Den über Jahrzehnte entstandenen Rückstand bei der Stadtentwicklung aufzuholen wird kurz- und mittelfristig kaum möglich sein. Die Stadt kann in kürzerer Frist allerdings deutlich mehr für ihre Schulen tun. Das Ziel muss die Schaffung hochmoderner Schulen mit bester Ausstattung sein. Dies ließe sich schneller erreichen und würde auch den Schülern und Schülerinnen sehr zu Gute kommen. Um die Lehrer*innen von Verwaltungstätigkeiten zu entlasten, könnte, wie von den STADTGESTALTERn bereist 2019 vorgeschlagen, die Stadt die Schulen zudem mit Schulmanagern ausstatten, die unter anderem die Beschaffung von Ausstattung, den Betrieb der Schulgebäude, die Digitalisierung sowie das schulische Berichtswesen organisieren (Modellprojekt für bessere Grundschulen).

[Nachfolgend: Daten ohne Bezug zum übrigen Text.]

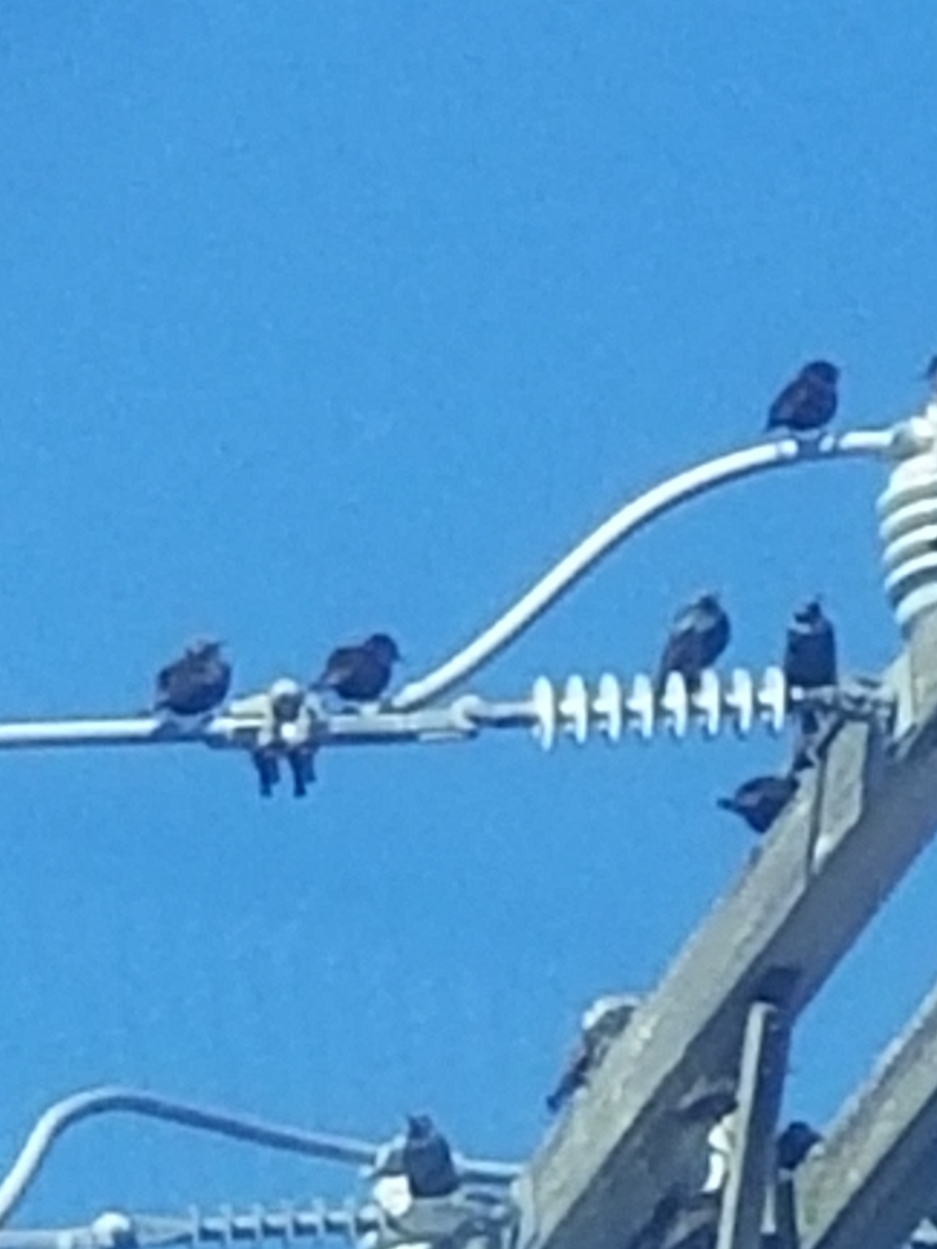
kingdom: Animalia
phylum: Chordata
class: Aves
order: Passeriformes
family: Sturnidae
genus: Sturnus
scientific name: Sturnus vulgaris
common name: Common starling
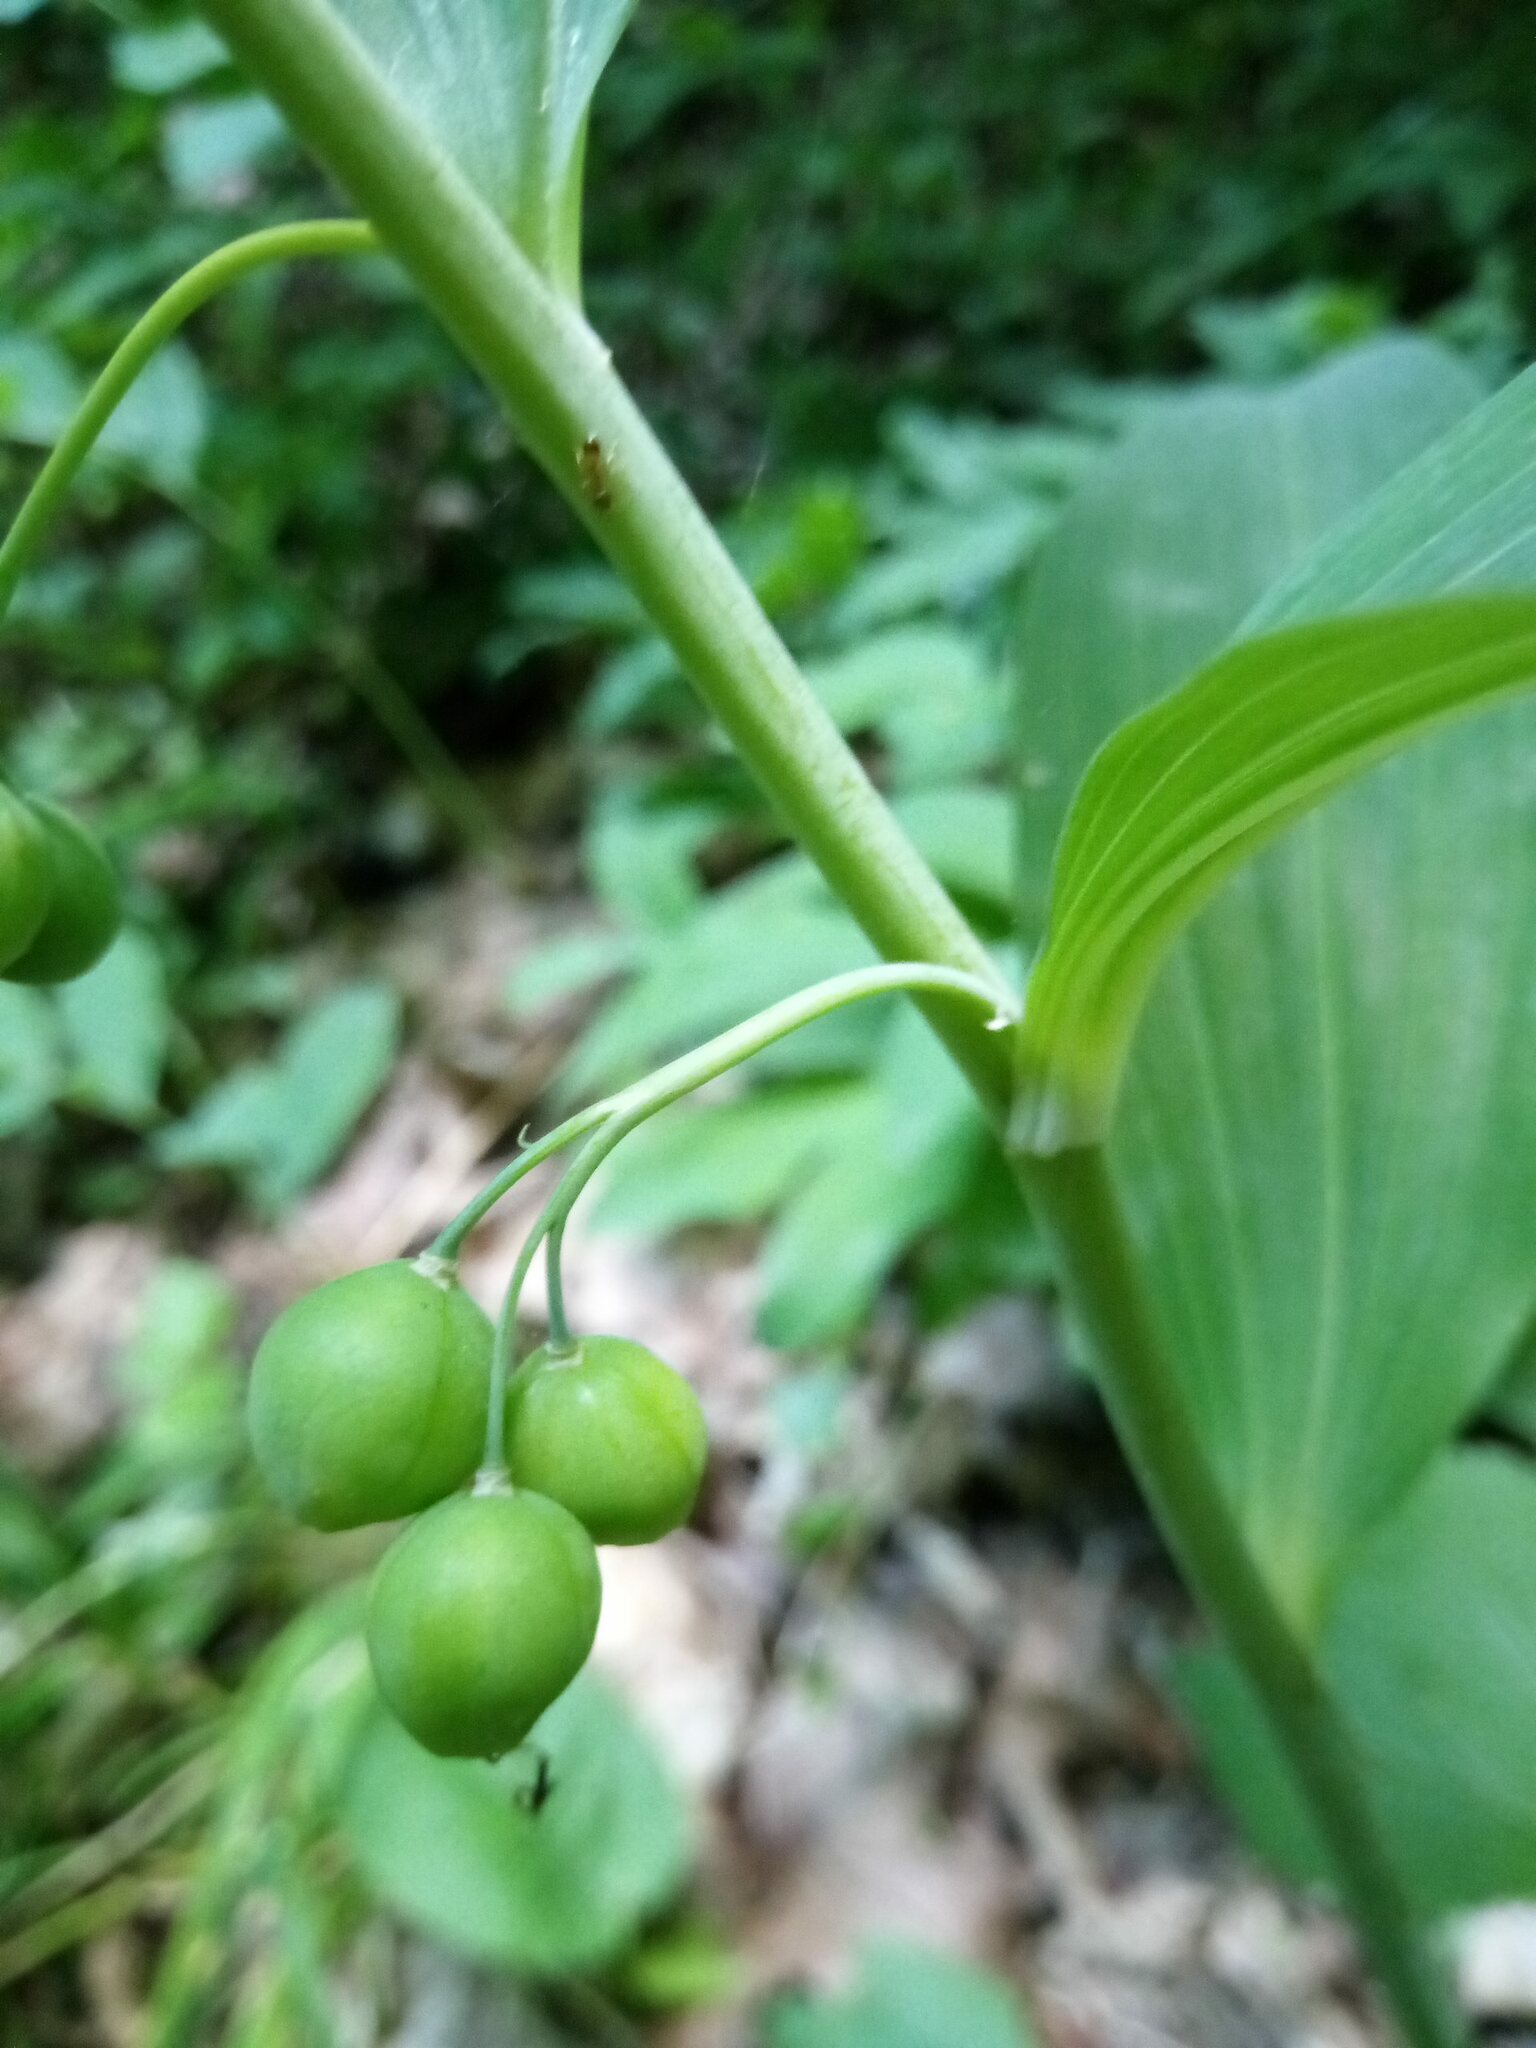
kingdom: Plantae
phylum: Tracheophyta
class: Liliopsida
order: Asparagales
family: Asparagaceae
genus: Polygonatum
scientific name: Polygonatum multiflorum
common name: Solomon's-seal
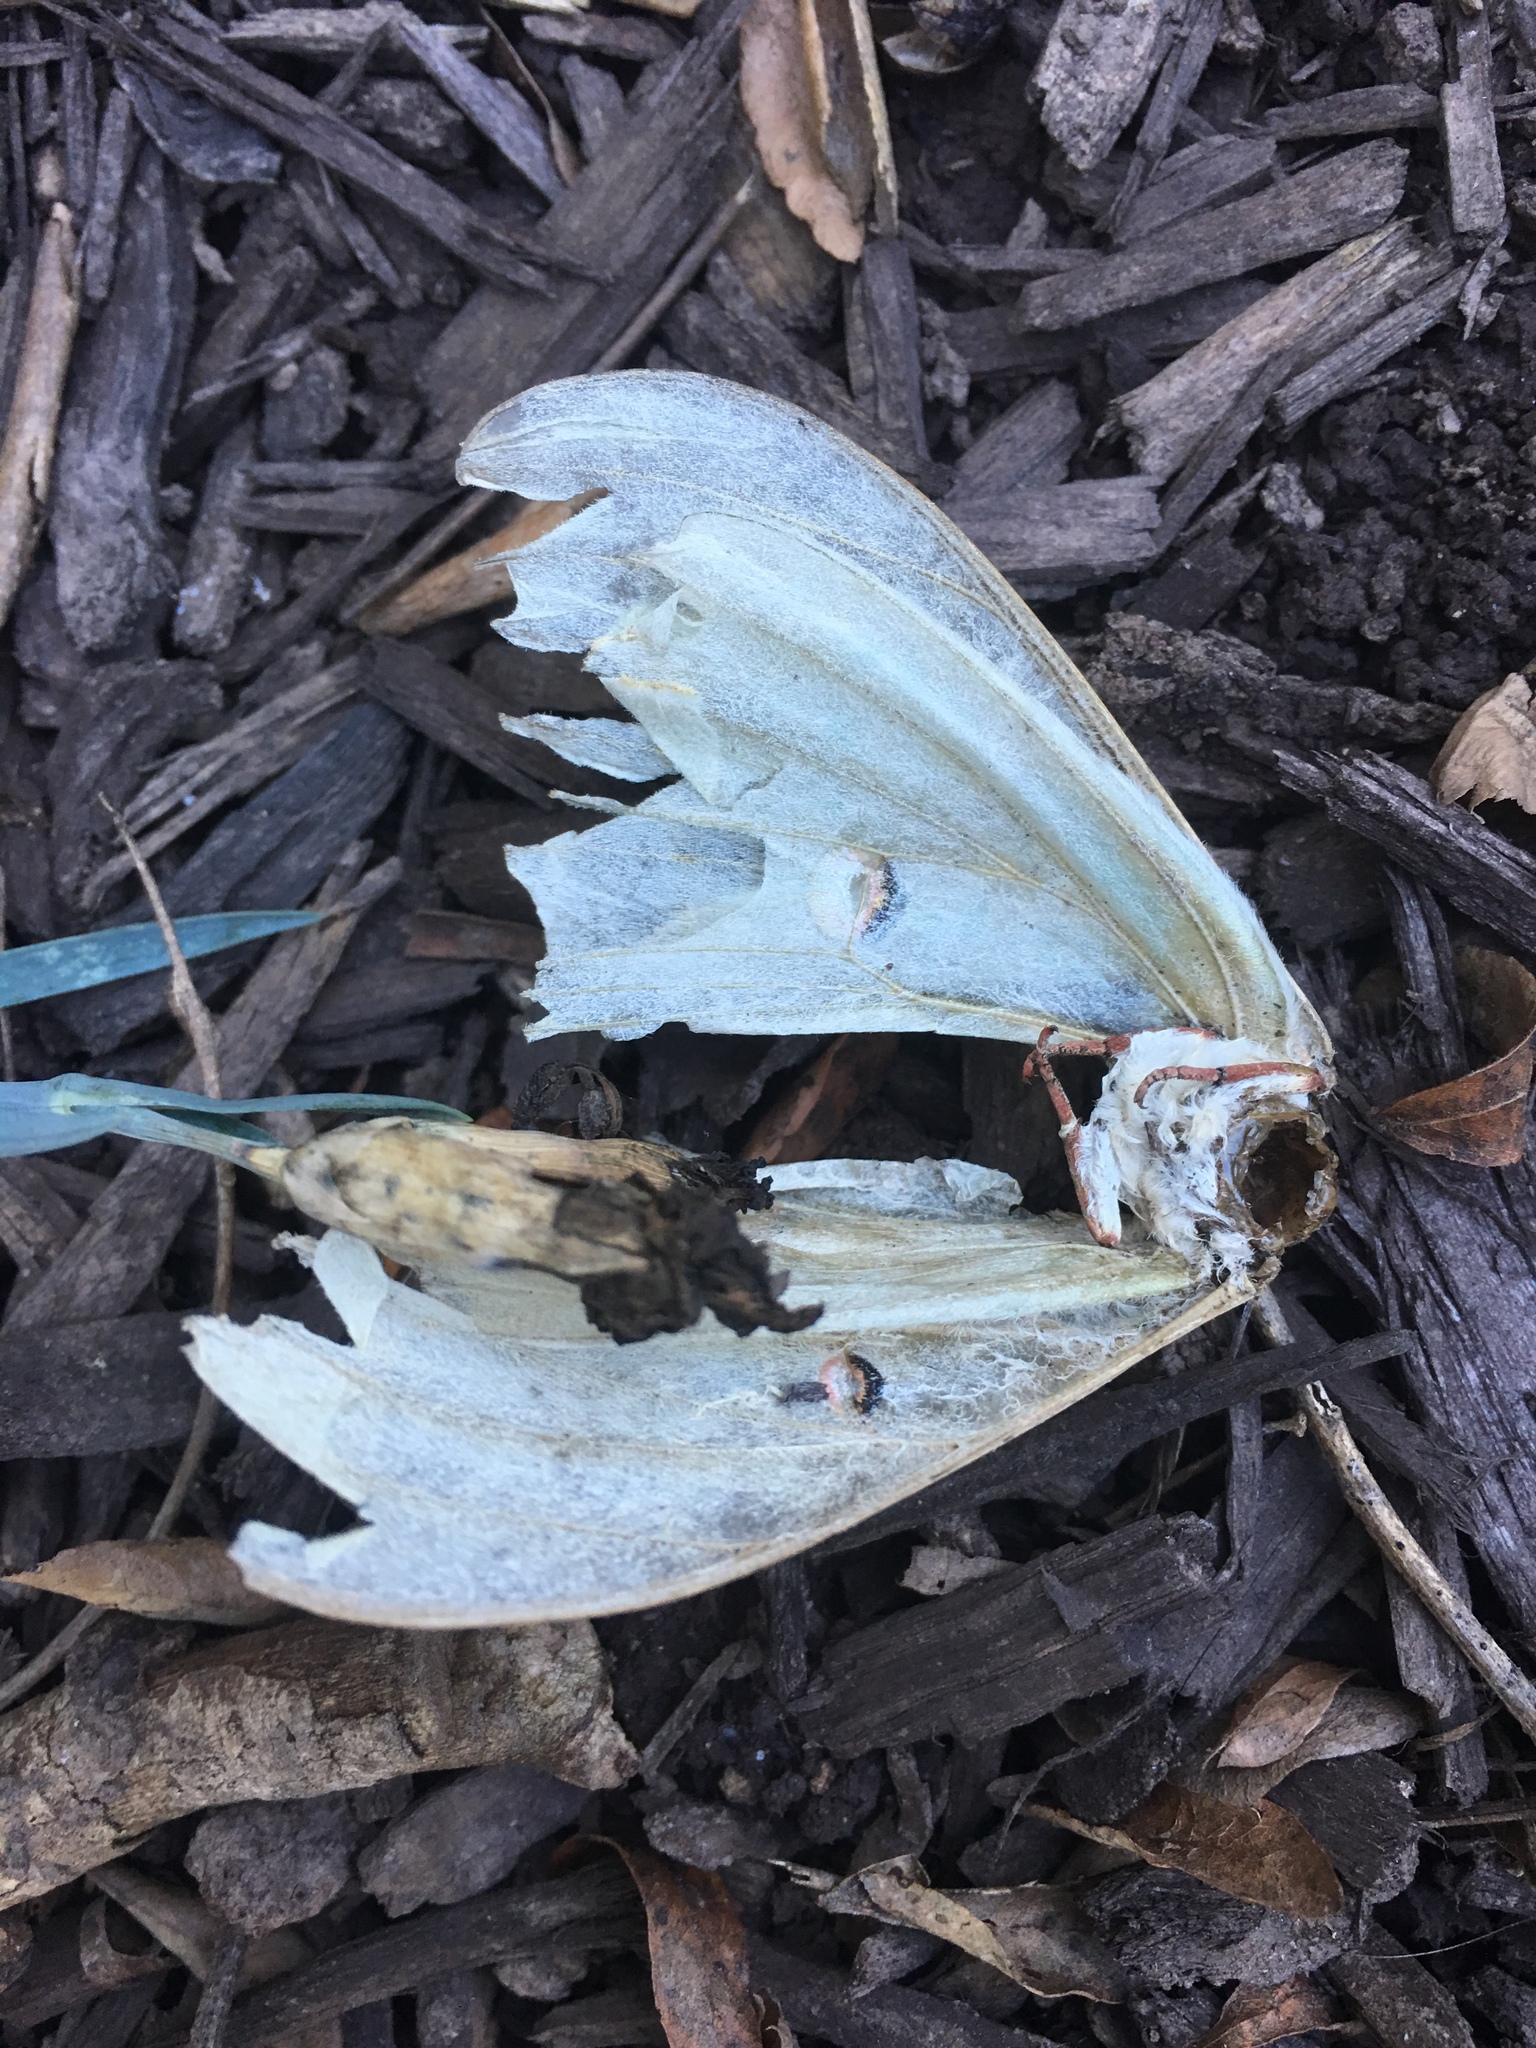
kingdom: Animalia
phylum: Arthropoda
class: Insecta
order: Lepidoptera
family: Saturniidae
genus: Actias
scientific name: Actias luna
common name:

Lokalpolitische Maßnahmen, die geeignet sind kurz- bis mittelfristige Lehrkräfte zu gewinnen, gibt es sonst nur wenige. Einige Kommunen zahlen Prämien, andere bieten Lehramtsstudenten Stipendien an, deren Annahme dazu verpflichtet einige Jahre vor Ort als Lehrkraft zu arbeiten. Wieder andere Gemeinden versuchen Lehrkräfte mit vergünstigtem Wohnraum in guten Wohnlagen zu locken. Der Aufwand für solche Maßnahmen ist jedoch hoch. Fraglich ist, wie viele Lehrkräfte sich damit wirklich zusätzlich gewonnen lassen und wie viele diese Angebote annehmen, aber auch ohne Anreize in die Stadt gekommen bzw. dort geblieben wären.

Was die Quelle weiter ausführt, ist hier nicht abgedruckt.